Erstens wird hier ein Stück von Juli Zeh uraufgeführt, das nicht wie ein Stück von Juli Zeh wirkt. Zweitens inszeniert es Bettina Bruinier so gar nicht wie Bettina Bruinier bislang an diesem Haus inszeniert hat. Und drittens wird im Stück selbst das demokratische Gewissen in einen Schraubstock gepresst, in dem es erst Blut schwitzt und dann selbst nach Blut schreit. Um es vorweg zu nehmen: Keines der Experimente misslingt, aber Proband Nummer drei ist am Ende mausetot.

Demokratische Polizeiarbeit in der Zwickmühle

Juli Zeh, das war bislang die Bilderauftürmerin und Sprachdrechslerin, in deren klugen Romanen wie "Adler und Engel", "Spieltrieb" oder "Schilf" sich hochbegabte und "moralbefreite Figuren" tummelten, so bezeichnet die studierte Völkerrechtlerin selbst die Bewohner ihrer oft verkopft wirkenden Erzähl-Architekturen. Nun steht plötzlich in München in einer Ecke dieser Besenkammer von Büroraum die junge Polizeianwärterin Susi, die genau weiß, wie Demokratie funktioniert und wie man sich darin moralisch korrekt verhält: "Ich glaube an Naturschutz, Umweltschutz, Tierschutz, Kinderschutz und Menschenrechtsschutz. Ich bin Mitglied bei Greenpeace und amnesty international, schon seit sechs Jahren, und ich war gegen den Irakkrieg. Von Anfang an!"

Doch nun taucht der "Der Kaktus" auf, festgesetzt als mutmaßlicher Terrorist von Jochen Dürrmann, der vielleicht vom GSG 9, vielleicht aber auch ein Wahnsinniger ist. Da ist Susis unintelligenter türkischer Kollege Cem, der Dürrmanns Eifer faszinierend findet. Und da ist schließlich Polizeioberrätin Dr. Schmidt, die die Situation zum Kochen bringt, indem sie den frei schwebenden Vernehmungsirrsinn mit Fakten erdet: Prompt heißt der Kaktus Mehsud, sein Ziel ist der Frankfurter Flughafen und es winken 3.000, 5.000, 15.000 Tote. Zu viel für demokratische Methoden!? Zeit für etwas Abu Ghraib im Namen der Rettung des Abendlandes?

________________________________________

> **Zu erledigen**: Aktualisiere den Textauszug im Abschnitt, der bei „Erstens wird hier“ beginnt und bei „am Ende mausetot.“ endet, indem du „Schraubstock“ durch „Zangengriff“ ersetzt. Gib diesen Abschnitt anschließend vollständig wieder.

________________________________________

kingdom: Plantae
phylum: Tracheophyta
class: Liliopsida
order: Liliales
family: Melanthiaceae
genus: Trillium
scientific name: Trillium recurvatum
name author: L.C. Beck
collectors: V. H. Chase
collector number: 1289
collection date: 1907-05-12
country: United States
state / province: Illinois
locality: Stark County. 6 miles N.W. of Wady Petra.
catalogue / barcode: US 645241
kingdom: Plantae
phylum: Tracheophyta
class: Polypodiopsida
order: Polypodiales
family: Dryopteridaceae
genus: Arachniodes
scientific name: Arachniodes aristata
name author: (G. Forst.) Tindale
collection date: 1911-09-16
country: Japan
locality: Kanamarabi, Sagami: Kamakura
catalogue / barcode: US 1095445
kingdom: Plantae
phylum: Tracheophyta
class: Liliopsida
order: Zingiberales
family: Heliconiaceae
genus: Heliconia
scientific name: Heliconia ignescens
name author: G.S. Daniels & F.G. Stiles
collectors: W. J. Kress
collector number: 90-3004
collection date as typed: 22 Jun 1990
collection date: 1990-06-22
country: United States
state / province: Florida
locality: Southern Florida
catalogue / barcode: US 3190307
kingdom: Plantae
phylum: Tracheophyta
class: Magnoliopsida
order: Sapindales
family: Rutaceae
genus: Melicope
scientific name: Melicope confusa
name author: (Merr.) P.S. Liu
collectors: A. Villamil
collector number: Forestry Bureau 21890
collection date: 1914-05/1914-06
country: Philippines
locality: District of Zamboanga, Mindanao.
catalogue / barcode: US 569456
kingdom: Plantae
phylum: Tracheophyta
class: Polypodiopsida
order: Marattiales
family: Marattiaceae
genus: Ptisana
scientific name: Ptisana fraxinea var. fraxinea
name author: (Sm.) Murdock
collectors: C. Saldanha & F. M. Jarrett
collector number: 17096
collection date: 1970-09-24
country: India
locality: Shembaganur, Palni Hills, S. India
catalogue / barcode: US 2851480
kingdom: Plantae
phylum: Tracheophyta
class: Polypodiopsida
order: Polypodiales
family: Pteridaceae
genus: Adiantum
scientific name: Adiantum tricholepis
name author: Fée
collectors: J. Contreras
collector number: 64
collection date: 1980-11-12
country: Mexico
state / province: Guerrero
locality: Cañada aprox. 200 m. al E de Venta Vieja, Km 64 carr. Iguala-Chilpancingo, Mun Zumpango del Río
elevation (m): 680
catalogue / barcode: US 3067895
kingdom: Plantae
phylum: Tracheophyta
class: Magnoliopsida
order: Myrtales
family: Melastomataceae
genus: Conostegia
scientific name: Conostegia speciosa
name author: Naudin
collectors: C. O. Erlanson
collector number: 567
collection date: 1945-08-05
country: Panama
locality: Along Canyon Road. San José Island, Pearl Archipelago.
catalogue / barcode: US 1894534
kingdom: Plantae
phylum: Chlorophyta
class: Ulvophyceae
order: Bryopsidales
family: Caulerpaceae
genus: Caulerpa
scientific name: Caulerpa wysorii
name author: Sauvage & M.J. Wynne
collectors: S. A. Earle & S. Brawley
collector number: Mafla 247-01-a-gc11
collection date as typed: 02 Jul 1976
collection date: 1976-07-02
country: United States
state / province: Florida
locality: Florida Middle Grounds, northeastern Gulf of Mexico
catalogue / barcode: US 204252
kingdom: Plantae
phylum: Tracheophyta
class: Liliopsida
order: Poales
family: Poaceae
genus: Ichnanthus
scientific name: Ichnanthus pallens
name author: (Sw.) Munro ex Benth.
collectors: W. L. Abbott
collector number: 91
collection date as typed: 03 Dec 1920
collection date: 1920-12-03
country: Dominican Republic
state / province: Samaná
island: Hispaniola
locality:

________________________________________

> **Ergebnis**:
Erstens wird hier ein Stück von Juli Zeh uraufgeführt, das nicht wie ein Stück von Juli Zeh wirkt. Zweitens inszeniert es Bettina Bruinier so gar nicht wie Bettina Bruinier bislang an diesem Haus inszeniert hat. Und drittens wird im Stück selbst das demokratische Gewissen in einen Zangengriff gepresst, in dem es erst Blut schwitzt und dann selbst nach Blut schreit. Um es vorweg zu nehmen: Keines der Experimente misslingt, aber Proband Nummer drei ist am Ende mausetot.